Questions

Use the data of your own. Produce the following types of plots and comment on each plot. Plots should be meaningful. If you use the data we used in class, make sure the plots are not the same as the ones in the slides.

# Bringing in and preparing the data from Assignment 5
library(tidyverse)
df <- read_csv('titanic.csv')
df$Cabin <- NULL
df$Age <- replace_na(df$Age, mean(df$Age, na.rm = TRUE))
table(df$Embarked)
## 
##   C   Q   S 
## 168  77 644
df$Embarked <- replace_na(df$Embarked, 'S')

  1. For one continuous variable:
ggplot(df) + geom_density(mapping = aes(x = Age))

# This plot shows that the concentration of Age is at about 30 years old
ggplot(df) + geom_histogram(mapping = aes(x = Fare))

# The fare for the tickets does not have a very wide range, with the exception of a few outliers. The majority of people paid less than $100 (or whatever currency this is in), which makes sense for the time that the Titanic voyage happened. 
df %>% 
  filter(Age < 50) %>% 
  ggplot() + geom_boxplot(mapping = aes(y = Age))

# This plot also shows the concentration of Age around 30 years old. Generally, the people on the Titanic were very young based on the data.

  1. For one categorical variable
df %>% 
  ggplot() + geom_bar(mapping = aes(x = Embarked))

# This plot shows the amount of people that embarked on the Titanic from each place. The vast majority of people embarked from Southampton.

  1. For two continuous variables
df %>% 
  filter(Fare < 300) %>% 
  ggplot() + geom_point(mapping = aes(x = Age, y = Fare, color = factor(Pclass)))

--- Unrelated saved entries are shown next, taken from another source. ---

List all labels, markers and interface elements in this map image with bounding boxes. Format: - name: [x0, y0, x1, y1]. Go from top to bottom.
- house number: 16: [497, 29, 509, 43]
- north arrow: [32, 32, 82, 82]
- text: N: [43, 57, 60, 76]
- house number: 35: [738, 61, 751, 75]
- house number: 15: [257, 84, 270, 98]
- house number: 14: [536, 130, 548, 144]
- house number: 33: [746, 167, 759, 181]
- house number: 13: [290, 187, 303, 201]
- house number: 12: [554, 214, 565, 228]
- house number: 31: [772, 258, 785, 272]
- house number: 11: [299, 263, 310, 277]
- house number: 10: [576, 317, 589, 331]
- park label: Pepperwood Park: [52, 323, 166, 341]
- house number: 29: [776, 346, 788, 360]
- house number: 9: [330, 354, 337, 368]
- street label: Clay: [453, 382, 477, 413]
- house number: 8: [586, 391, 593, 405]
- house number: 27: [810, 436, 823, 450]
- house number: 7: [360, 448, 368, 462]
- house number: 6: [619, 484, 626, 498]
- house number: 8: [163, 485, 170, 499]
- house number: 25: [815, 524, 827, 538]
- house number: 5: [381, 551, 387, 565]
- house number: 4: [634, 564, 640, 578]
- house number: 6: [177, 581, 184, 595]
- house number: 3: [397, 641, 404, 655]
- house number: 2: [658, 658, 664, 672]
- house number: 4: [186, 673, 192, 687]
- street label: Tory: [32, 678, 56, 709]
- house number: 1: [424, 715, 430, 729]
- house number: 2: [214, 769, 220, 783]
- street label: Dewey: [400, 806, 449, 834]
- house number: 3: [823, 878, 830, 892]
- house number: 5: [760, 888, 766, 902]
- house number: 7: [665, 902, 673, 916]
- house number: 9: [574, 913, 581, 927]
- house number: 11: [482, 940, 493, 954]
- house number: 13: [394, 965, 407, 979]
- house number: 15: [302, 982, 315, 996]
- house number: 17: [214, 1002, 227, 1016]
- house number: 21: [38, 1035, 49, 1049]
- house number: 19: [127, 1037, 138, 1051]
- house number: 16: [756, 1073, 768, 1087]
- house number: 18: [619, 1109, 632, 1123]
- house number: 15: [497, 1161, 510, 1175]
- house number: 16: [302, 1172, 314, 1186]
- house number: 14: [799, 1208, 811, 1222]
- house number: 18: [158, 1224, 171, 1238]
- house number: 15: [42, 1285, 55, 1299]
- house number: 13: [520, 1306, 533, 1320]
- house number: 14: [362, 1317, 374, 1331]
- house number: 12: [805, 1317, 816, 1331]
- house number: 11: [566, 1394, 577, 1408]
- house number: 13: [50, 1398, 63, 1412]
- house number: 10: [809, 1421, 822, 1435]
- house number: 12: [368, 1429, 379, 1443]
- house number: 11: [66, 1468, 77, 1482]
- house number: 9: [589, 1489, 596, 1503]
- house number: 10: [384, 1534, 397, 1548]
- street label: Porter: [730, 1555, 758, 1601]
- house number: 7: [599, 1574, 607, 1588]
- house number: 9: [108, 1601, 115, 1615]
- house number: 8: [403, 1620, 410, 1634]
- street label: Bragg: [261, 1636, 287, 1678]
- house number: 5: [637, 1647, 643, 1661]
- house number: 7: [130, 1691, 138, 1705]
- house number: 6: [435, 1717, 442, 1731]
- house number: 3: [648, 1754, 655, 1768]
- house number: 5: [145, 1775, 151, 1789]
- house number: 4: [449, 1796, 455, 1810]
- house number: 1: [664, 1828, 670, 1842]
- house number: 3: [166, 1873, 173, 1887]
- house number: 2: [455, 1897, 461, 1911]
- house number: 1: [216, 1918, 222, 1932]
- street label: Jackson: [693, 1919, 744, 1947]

# This scatterplot maps a person's age versus their ticket fare. It is also color coded by the class of the passenger. This plot confirms that the 1st class fare cost more money than the 2nd or 3rd class fare, and also shows that generally, younger people purchased lower class tickets. 
df %>% 
  filter(Age > 30) %>% 
  filter(Age < 50) %>% 
  group_by(Age,Sex) %>% 
  summarise(mean = mean(Survived)) %>% 
  ggplot() + geom_line(aes(x=Age,y=mean,color=Sex))

# This plot shows the mean chance of survival for the ages between 30 and 50, and also color codes by sex. This plot shows that women had a much higher chance of surviving overall no matter what age (with the exception of one outlier).
df %>% 
  filter(Sex == "male") %>% 
  group_by(Age) %>% 
  summarise(mean = mean(Survived)) %>% 
  ggplot() + geom_smooth(aes(x=Age,y=mean))

# This plot shows that the chance of survival for men was highest when they were under 20 or over 60, which makes sense given the evacuation rules on the Titanic.

  1. For one continuous + one categorical variables
df %>% 
  ggplot() + geom_density(mapping = aes(x = Age, color = factor(Pclass)))

# This plot shows that the concentration of people aboard were not only young, but also mostly having a third class ticket. The people in first class came from a wider age group than those in second and third class.
df %>% 
  filter(Fare < 200) %>% 
  group_by(Embarked) %>% 
  ggplot() + geom_boxplot(aes(x = Fare,y=Embarked))

# The fares were generally higher when the passenger was embarking from Cherbourg.

  1. For two categorical variables: barplot
df %>% 
  group_by(Sex,Embarked) %>% 
  summarise(mean = mean(Survived)) %>% 
  ggplot() + geom_col(aes(x=Sex,y=mean,fill=Embarked))

# This plot shows that women had a much greater chance of survival compared to men.Females came equally from each place where they embarked, whereas men were more concentrated in Cherbourg and Southampton.